Photo: Foto AP/Nordstrom
Photo: Foto AP/Nordstrom

Two new campaigns, one from Nordstrom and another from J.C. Penney, are incorporating models with disabilities to help redefine the meaning of "beautiful."

Nordstrom's new summer catalog features Jillian Mercado, who has spastic muscular dystrophy and uses a wheelchair. The 24-year-old rocks a leather jacket and boots and has a punky slice of lavender in her hair. Mercado, who has a style blog called Manufactured 1987, is no stranger to the fashion scene. Earlier this year, she was one of 23 models chosen to star in a campaign for Diesel denim.

"You don't have to be a conventional model type to represent a brand," Nicola Formichetti, who styled the campaign, told Women's Wear Daily about why he wanted to work with Mercado. "She's totally fearless and has really been an inspiration to me."

Mercado says she learned that fearlessness at a young age. Last year, she told the Daily Beast that her parents and two able-bodied sisters never treated her differently. "I'm pretty blessed to have them because they have pushed me to be a better person and not let negativity slow me down," she said.
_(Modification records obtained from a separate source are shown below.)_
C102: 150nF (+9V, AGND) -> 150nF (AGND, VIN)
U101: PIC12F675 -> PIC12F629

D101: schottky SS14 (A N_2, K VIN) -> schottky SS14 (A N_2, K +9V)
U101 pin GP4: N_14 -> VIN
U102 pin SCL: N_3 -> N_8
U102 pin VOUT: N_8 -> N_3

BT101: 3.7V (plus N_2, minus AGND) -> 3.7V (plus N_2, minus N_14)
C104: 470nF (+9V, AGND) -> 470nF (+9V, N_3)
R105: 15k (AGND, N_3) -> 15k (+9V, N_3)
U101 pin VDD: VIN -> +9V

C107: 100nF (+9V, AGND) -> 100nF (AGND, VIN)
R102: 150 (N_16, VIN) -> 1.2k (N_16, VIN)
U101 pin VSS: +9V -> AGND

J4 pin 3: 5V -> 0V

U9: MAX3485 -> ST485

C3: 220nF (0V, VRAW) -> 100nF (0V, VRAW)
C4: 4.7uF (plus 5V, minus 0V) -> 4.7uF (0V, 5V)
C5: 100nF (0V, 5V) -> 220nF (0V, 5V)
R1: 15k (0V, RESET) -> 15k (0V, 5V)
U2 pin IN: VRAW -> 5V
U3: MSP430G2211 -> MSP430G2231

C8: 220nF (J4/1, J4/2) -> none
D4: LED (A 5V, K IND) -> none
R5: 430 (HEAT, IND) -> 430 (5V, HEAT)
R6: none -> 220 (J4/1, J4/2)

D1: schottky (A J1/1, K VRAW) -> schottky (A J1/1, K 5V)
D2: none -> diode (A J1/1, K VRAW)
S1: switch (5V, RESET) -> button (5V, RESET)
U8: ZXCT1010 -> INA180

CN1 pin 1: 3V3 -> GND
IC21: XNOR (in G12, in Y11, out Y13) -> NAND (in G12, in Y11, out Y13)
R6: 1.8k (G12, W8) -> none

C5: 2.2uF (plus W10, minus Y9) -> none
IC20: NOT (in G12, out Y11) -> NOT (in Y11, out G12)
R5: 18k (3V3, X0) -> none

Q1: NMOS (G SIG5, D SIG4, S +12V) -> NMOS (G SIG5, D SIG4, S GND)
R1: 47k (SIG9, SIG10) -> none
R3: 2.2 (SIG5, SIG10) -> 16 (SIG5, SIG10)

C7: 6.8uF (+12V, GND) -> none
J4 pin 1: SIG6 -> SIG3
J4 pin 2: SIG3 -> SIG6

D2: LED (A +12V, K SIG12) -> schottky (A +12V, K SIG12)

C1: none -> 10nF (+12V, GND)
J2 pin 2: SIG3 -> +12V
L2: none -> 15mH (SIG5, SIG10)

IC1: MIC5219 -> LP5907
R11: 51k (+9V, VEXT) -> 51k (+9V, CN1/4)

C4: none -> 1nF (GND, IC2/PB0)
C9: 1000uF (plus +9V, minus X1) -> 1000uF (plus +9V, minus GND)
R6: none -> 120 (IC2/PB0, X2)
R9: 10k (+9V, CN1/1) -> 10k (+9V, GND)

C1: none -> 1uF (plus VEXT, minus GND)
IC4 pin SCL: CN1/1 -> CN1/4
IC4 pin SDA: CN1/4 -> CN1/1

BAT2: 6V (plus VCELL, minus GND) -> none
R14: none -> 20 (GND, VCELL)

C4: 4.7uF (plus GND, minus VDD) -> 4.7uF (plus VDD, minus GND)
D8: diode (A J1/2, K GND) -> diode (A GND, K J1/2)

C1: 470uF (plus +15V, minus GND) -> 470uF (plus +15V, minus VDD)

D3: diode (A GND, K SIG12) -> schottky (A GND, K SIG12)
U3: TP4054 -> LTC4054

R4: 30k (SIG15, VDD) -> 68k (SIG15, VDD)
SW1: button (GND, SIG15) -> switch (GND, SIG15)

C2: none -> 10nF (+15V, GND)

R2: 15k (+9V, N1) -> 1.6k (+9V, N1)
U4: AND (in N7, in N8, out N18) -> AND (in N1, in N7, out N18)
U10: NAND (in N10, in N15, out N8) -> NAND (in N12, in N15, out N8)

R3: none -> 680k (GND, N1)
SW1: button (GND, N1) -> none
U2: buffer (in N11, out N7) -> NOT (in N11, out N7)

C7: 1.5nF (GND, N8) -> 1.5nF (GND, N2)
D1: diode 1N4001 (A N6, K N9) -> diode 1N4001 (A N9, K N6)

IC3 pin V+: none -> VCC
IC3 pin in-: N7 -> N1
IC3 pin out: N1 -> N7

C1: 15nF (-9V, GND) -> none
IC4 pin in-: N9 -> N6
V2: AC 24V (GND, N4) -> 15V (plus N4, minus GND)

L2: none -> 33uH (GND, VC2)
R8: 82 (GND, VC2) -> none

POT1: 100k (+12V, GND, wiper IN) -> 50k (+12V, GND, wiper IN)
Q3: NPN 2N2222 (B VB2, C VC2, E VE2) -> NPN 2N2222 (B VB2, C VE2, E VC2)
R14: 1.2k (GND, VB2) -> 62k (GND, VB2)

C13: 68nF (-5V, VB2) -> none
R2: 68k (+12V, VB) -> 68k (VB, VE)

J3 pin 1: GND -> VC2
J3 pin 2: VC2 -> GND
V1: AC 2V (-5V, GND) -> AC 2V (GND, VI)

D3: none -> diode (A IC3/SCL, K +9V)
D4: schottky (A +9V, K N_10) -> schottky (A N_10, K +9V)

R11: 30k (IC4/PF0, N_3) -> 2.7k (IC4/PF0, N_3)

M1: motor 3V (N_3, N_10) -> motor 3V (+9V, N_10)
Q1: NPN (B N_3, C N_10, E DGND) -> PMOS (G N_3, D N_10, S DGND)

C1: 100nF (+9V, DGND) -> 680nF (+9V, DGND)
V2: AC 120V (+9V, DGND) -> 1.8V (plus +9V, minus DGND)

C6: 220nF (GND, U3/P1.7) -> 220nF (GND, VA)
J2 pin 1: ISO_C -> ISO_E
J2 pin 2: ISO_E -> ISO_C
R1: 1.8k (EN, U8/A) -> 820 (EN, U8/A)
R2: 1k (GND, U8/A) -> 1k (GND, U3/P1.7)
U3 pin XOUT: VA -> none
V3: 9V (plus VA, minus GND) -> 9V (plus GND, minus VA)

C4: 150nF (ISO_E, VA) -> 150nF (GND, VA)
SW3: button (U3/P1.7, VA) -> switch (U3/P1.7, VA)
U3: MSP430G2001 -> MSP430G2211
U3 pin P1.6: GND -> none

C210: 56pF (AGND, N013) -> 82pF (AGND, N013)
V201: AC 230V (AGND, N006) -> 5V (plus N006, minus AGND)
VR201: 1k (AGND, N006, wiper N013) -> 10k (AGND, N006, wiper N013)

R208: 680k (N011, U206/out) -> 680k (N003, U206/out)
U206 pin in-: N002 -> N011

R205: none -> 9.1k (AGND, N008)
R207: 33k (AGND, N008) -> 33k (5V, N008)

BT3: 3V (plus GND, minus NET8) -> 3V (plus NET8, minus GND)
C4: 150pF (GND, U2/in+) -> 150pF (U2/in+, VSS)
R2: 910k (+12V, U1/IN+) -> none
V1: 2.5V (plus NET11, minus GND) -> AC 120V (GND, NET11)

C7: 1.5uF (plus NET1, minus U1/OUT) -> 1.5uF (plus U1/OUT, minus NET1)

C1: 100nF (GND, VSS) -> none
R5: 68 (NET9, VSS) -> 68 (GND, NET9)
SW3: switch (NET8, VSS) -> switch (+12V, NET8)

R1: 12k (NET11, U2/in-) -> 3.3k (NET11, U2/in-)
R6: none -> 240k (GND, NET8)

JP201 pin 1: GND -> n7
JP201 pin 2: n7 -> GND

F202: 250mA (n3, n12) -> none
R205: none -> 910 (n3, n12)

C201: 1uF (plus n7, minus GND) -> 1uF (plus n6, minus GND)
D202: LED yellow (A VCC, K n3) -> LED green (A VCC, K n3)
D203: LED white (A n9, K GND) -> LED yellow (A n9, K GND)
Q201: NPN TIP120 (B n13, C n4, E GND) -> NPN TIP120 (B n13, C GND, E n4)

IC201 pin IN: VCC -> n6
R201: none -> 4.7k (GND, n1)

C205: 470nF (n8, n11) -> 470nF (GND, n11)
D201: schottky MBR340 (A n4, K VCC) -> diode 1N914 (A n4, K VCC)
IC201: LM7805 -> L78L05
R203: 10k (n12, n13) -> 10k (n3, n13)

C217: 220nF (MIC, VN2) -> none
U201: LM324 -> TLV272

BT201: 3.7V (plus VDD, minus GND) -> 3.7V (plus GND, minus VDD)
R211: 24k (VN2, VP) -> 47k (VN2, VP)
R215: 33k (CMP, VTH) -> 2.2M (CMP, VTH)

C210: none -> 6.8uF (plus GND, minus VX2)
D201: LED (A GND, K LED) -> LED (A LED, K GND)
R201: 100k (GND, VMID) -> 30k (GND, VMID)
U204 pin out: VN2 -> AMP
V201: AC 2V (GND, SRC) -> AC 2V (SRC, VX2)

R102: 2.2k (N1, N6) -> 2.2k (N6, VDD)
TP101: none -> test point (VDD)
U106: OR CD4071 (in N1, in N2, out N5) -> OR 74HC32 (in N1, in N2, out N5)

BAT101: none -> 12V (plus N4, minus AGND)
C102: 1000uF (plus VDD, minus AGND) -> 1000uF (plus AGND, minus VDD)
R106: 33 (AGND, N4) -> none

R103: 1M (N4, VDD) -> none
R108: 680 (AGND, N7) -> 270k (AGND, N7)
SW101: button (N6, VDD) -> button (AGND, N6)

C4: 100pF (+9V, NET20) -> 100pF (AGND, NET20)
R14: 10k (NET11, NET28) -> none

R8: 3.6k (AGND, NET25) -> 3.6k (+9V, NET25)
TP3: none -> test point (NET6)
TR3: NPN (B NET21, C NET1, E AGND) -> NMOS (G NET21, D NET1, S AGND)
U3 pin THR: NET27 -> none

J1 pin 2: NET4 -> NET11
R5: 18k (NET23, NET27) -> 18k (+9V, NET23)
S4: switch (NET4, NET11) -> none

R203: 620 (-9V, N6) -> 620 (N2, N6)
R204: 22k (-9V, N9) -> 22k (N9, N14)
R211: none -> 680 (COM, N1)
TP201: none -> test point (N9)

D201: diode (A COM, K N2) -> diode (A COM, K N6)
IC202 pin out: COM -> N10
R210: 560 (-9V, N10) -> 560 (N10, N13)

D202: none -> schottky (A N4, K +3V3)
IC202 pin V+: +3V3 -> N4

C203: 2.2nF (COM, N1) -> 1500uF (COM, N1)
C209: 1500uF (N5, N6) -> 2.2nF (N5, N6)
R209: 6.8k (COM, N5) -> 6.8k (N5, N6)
Credit: Jason DeCrow/Invision for JCPenney/AP Images
Credit: Jason DeCrow/Invision for JCPenney/AP Images

J.C. Penney is also featuring people with disabilities in its new campaign, but not as part of an actual ad. Instead, the retailer designed mannequins in the molds of specific people, including a man with dwarfism and a woman in a wheelchair to be featured in the windows of the retailer's New York City flagship store. The mannequins were unveiled this week, and a camera inside the window is capturing how people react to seeing them.

It's not the first time disabled models have been included in ad campaigns or fashion shoots, proving that these models are moving from fringe to mainstream.

In 1998, Aimee Mullins, a below-the-knee double amputee and Paralympic runner, stunned the world by opening Alexander McQueen's show at London Fashion Week and walking on a pair of custom carved ash-wood legs that the designer had custom-made for her. She has since appeared in magazines including Vogue, Harper's Bazaar, and People (which named her to its Most Beautiful People list), been named a global ambassador for L'Oreal, and given a TED talk.

And Kelly Knox, an English model who was born without a left forearm, has also helped boost the profile of people with disabilities in the fashion world. The winner of the reality show "Britain's Missing Top Model" has been working steadily since her victory in 2008. Although she has been offered free prosthetics, Knox opted not to wear one, saying that she likes the way she looks. Meanwhile, the British department store chain Debenham's, which has hired Knox as a model in the past, featured Paralympian Stefanie Reid in a campaign last year.

As women like Mullins, Knox, and Mercado make headway in the fashion world, they're helping change the way people think about disability. And they're not just "disabled models" – they're models.